══ Metin Bölümü ══

İnsanoğlu yalnızca kendi davranışlarını kavrayan, saldırgan olmayan ve sadık türleri evcilleştirmişti. Tomasello’ya göre bu gelişme üç aşamada da tamamlanmıştı:
İlk basamakta insanların atıklarından beslenen prehistorik ‘kent köpeği’ yer almakta. Yerleşmelerin etrafında toplanan köpek yavruları, çocukların oyun arkadaşı haline gelirken yetişkinleri de güçlü duyuları sayesinde bekçi köpeği görevini görmüştü.
İkinci aşamada Homo sapiens, köpeğin çoban ve av köpeği olarak da işe yarayacağını keşfedince köpek bu dönemde komutları yerine getirmeye öğrenmişti.
Ve geçtiğimiz 500 yıl içinde insanoğlu ‘her işe uygun’ yardımcısından 400 ‘uzman’ yetiştirerek üçüncü aşamayı tamamladı.
Asil, ikinci aşamada evcilleştirilmiş olan bir av köpeğiydi. Biraz önce verdiğim “sıkıcı” bilgilere göre, köpeklerin doğası evcil değildi, biz onları evcilleştirdik. En yakın dostlarımız, yardımcılarımız haline getirdik. Onları kendimize “muhtaç” hale getirdik. Sadık olmak doğalarında olduğu için onlar her ihtiyacımız olduğunda yanımızdaydı. Asil de öyle…
Bir avcının köpeğiyken kim bilir kaç avını ona götürdü? Onun ne kadar işini gördü? Asil, o zamanlar kendisine ne diye sesleniyorsa, her köpek gibi muhtemelen “sahibi”nin kendisini çok sevdiğini sanıyordu. Ayağı kırılana kadar… Çok sevdiği, kendisini çok sevdiğini düşündüğü insan artığı, artık işine yaramayacağını düşündüğü için Asil’i terk etti. Çünkü o sadece bir “mal” olabilirdi. Artık onun pis av işlerinde yardımcı olamayacağı için ölüme terk etti. Ama hayat saçan bir adama denk geldi Asil. Ayağını kurtaramadı ama ona yeni bir yaşam verdi. Artık çok sevileceği bir yaşamın ilk adımıydı. Diğer canların yanına götürdü. Koca dünyada kendilerine sadece küçük bir alanda yer bulabilmiş olan canlarımız... Bir tanesi yine bazı insan artıkları tarafından “kullanılmış” bir Pitbull. Vahşi olması istenmiş, bunun için muhtemelen dövüştürülmüş, işi bitince atılmıştı. O da vahşi insanlığın bir kurbanı olmuştu yani. Asil’in bir bacağı olmadığı için muhtemelen kendisine tehdit olarak görmüş, anormal olduğunu düşünmüş ve Asil'e saldırmıştı. Çoğumuz o geceyi uykusuz geçirdik. Bir bacağını zaten yeni kaybetmiş, şimdi de dili kopmuş, kulağı kopmuş, ön önemlisi çok korkmuş bir canımız vardı artık. Yaşayacak mı? Beslenebilecek mi? Başarabilecek mi? Binbir soruyla atlattık ve evet, başardı Asil’imiz. O bizden vazgeçmedi, biz ondan vazgeçmedik. Çünkü her zaman “nasıl yaşatabiliriz” sorusunun peşindeyiz. Öldürmek, kötü olmak kolay. Biz zor olanın peşindeyiz.

═══
══ Kayıtlı Veriler ══

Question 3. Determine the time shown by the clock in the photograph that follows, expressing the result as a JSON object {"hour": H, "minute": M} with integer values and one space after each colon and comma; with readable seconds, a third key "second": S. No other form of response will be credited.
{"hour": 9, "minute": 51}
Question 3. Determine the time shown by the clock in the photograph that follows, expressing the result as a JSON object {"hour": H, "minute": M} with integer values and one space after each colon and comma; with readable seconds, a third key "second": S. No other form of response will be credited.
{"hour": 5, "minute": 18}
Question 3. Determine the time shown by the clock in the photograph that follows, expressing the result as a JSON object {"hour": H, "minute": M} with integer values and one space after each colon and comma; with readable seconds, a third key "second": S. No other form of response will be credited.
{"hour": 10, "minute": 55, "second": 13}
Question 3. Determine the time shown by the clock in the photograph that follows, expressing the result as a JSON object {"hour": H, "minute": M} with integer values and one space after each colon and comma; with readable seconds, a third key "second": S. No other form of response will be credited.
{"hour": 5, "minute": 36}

═══
══ Kayıtlı Veriler ══

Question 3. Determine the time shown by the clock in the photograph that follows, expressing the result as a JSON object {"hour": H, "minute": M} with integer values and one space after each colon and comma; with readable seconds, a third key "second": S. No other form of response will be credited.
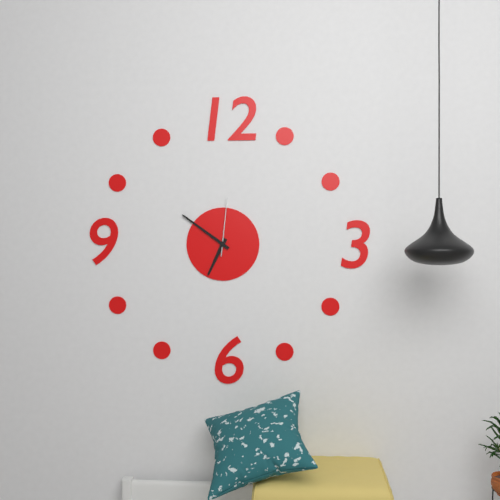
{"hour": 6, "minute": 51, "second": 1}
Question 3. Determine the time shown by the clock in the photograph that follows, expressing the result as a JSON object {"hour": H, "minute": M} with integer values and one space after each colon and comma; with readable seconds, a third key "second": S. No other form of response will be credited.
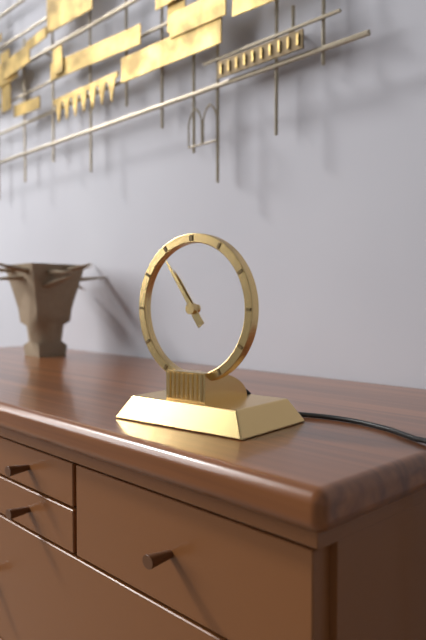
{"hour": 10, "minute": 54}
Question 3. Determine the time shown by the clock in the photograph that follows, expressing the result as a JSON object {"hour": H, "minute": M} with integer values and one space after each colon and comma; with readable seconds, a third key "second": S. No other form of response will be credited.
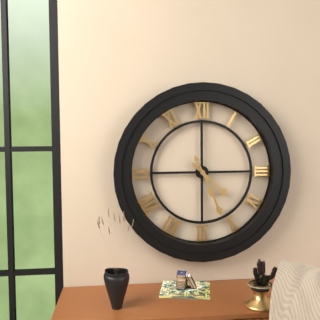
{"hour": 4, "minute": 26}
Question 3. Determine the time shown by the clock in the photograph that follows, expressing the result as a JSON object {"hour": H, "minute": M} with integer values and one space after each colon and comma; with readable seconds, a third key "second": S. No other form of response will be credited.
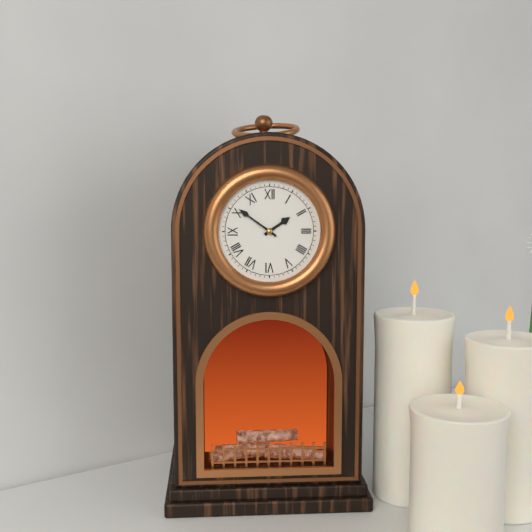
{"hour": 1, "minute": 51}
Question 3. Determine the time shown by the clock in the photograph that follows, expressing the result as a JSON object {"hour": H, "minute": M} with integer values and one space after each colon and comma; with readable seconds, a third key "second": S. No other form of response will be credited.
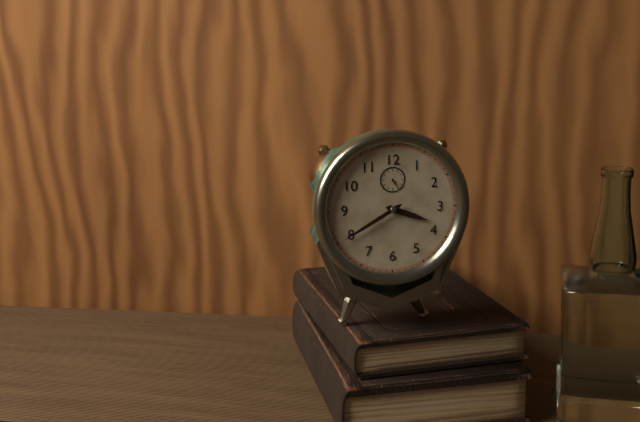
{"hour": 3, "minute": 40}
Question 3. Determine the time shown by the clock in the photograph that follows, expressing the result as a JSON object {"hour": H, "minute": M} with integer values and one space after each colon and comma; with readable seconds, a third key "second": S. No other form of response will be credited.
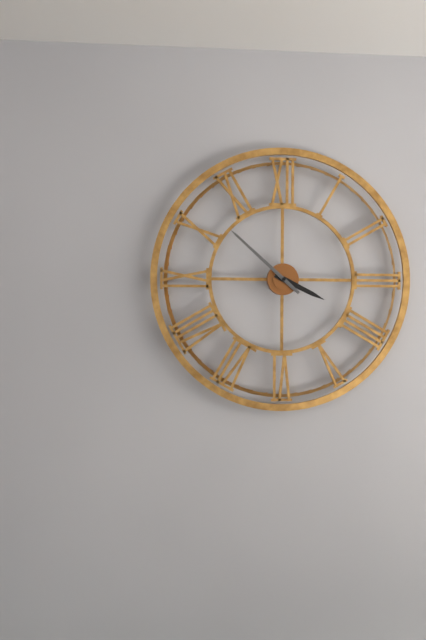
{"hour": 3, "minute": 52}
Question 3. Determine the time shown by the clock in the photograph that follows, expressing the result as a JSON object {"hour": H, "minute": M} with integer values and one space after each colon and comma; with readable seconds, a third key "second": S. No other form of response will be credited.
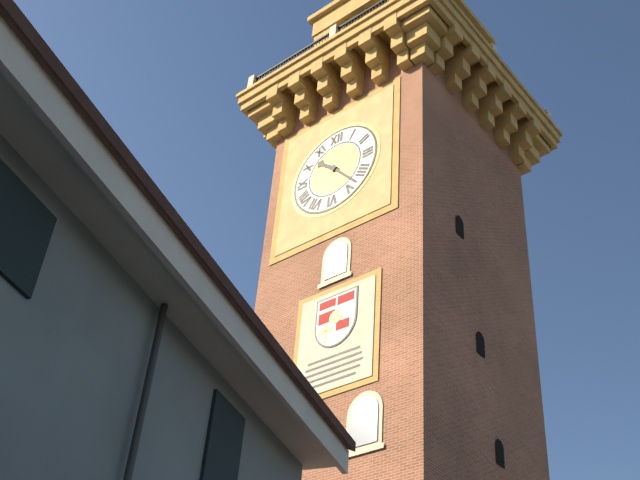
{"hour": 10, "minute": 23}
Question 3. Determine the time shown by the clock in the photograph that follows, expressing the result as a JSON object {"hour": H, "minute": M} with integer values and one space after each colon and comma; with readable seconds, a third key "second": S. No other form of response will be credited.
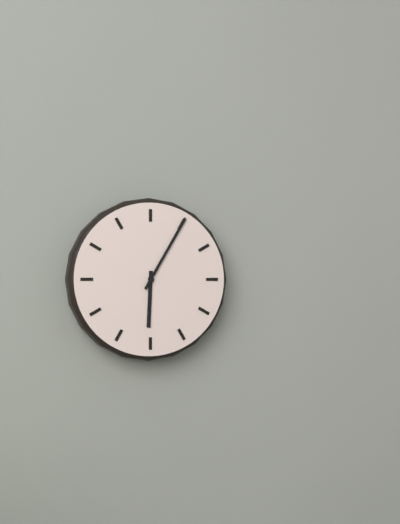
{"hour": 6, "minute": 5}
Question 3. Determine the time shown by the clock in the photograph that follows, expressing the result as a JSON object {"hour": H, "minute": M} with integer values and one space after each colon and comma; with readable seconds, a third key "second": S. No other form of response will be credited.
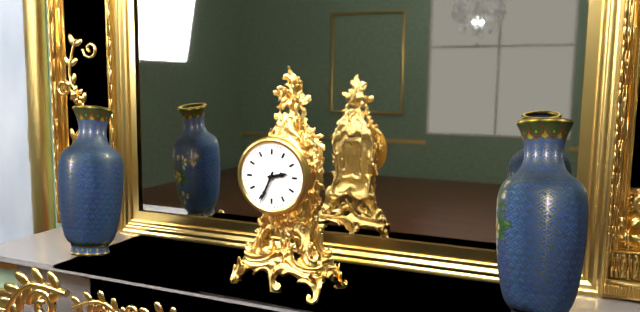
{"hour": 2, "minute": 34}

═══

Yapılacak Görevler:
[1] Metin bölümüne göre insanoğlu geçtiğimiz 500 yıl içinde kaç "uzman" yetiştirmiştir?
[2] Metin bölümünde ilk iki aşama anlatılırken köpeklerin insanlar için üstlendiği bütün rolleri sıralayınız.
[3] Metin bölümünü "İnsanoğlu yalnızca kendi" ifadesinden "yerine getirmeye öğrenmişti." ifadesine kadar, "prehistorik" yerine "tarih öncesi" gelecek biçimde güncelleyerek yeniden yazınız.

Alıştırma Yanıtları:
[1] 400 "uzman" yetiştirmiştir.

[2] Çocukların oyun arkadaşı, bekçi köpeği, çoban köpeği, av köpeği

[3]
İnsanoğlu yalnızca kendi davranışlarını kavrayan, saldırgan olmayan ve sadık türleri evcilleştirmişti. Tomasello’ya göre bu gelişme üç aşamada da tamamlanmıştı:
İlk basamakta insanların atıklarından beslenen tarih öncesi ‘kent köpeği’ yer almakta. Yerleşmelerin etrafında toplanan köpek yavruları, çocukların oyun arkadaşı haline gelirken yetişkinleri de güçlü duyuları sayesinde bekçi köpeği görevini görmüştü.
İkinci aşamada Homo sapiens, köpeğin çoban ve av köpeği olarak da işe yarayacağını keşfedince köpek bu dönemde komutları yerine getirmeye öğrenmişti.